I'm trying to prove that two points $x$ and $y$ in the Poincaré disc $\mathbb D \subset \mathbb R^2$ of radius $1$ is given by $$ d_H(x,y) = \cosh^{-1}\left(1+\frac{2|x-y|^2}{(1-|x|^2)(1-|y|)^2}\right) $$ where $|x| = \sqrt{(x^1)^2 + (x^2)^2}$ is the Euclidean length of $x \in \mathbb R^2$. The Riemannian metric on $\mathbb D$ is given by $$ g = 4\frac{(dx^1)^2 + (dx^2)^2}{(1-|x|^2)^2} $$ It suffices to consider the case where $x = 0$ and $y = (a,0)$ for some $a > 0$, by frame homogeneity of $\mathbb D$. Geodesic curves through the origin are diameter line segments of the disc, so we let $\gamma(t) = (t,0)$; when parametrized with $0 \leq t \leq a$, the resulting curve is length-minimizing. The speed of this curve in the above metric is $$ \left|\dot\gamma(t)\right| = \sqrt{g_{(t,0)}\left(\frac{\partial}{\partial x^1}, \frac{\partial}{\partial x^1}\right)} = \sqrt{\frac{4}{\left(1-t^2\right)^2}} = \frac{2}{1-t^2} $$ whence the length of the curve $\gamma$ -- that is, the distance from the origin to the point $y=(a,0)$ -- is: $$ L_g(\gamma) = d_H(x,y) = \int_0^a \frac{2}{1-t^2}\,dt = 2\tanh^{-1}(a) $$ However, I'd like to show that this is equal to $\cosh^{-1}\left(1+\frac{2a^2}{1-a^2}\right)$, which is what we're trying to prove.
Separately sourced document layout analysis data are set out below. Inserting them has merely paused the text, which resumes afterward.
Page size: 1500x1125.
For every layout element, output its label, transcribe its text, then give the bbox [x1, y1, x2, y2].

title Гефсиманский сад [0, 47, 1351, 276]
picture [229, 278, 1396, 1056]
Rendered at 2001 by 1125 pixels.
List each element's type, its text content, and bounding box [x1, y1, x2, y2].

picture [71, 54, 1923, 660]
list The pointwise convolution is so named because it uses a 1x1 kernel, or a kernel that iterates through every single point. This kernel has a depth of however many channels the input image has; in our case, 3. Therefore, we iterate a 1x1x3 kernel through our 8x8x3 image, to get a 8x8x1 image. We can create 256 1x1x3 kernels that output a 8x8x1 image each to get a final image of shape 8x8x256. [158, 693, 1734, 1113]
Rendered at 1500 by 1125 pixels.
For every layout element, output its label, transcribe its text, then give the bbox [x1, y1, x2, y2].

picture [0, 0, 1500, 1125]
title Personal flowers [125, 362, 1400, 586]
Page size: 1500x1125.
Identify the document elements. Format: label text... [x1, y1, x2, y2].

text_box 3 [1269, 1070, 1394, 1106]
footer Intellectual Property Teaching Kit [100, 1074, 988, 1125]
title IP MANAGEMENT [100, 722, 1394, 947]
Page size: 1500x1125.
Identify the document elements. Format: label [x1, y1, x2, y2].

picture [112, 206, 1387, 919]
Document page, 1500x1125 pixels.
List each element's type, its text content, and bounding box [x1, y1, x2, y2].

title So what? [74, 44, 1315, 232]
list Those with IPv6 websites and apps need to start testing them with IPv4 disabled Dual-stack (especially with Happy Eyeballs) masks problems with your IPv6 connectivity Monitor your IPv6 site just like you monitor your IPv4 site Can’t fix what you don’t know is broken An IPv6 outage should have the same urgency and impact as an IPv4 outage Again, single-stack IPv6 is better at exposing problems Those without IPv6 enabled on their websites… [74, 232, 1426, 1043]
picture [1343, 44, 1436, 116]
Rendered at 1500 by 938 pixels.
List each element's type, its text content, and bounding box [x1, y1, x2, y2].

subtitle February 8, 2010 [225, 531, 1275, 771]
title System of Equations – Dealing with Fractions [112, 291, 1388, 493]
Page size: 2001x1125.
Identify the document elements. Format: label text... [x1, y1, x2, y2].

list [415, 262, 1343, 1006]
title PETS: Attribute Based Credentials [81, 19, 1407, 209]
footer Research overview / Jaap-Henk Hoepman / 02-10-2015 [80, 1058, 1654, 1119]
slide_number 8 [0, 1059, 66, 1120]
Is there an identity here that I'm missing, or did I make a mistake in my calculations?

Answer 1

The idea is to write $cosh$ in function of $tanh$

Let be $tanh(x)=y$.

$cosh(2x)=cosh^2(x)+sinh^2(x)=$

$=\frac{cosh^2(x)+sinh^2(x)}{cosh(x)^2-sinh(x)^2}=$

$=\frac{1+y^2}{1-y^2}$

Then in your case if you choose

$x=tanh^{-1}(a)$ you have that

$cosh(2x)=\frac{1+tanh^2(x)}{1-(tanh(x))^2}=\frac{1+a^2}{1-a^2}=1+\frac{2a^2}{1-a^2}$

So

$2x=cosh^{-1}(1+\frac{2a^2}{1-a^2})$ that means

$2tanh^{-1}(a)=cosh^{-1}(1+\frac{2a^2}{1-a^2})$

So

$L_g(\gamma)= cosh^{-1}(1+\frac{2a^2}{1-a^2})$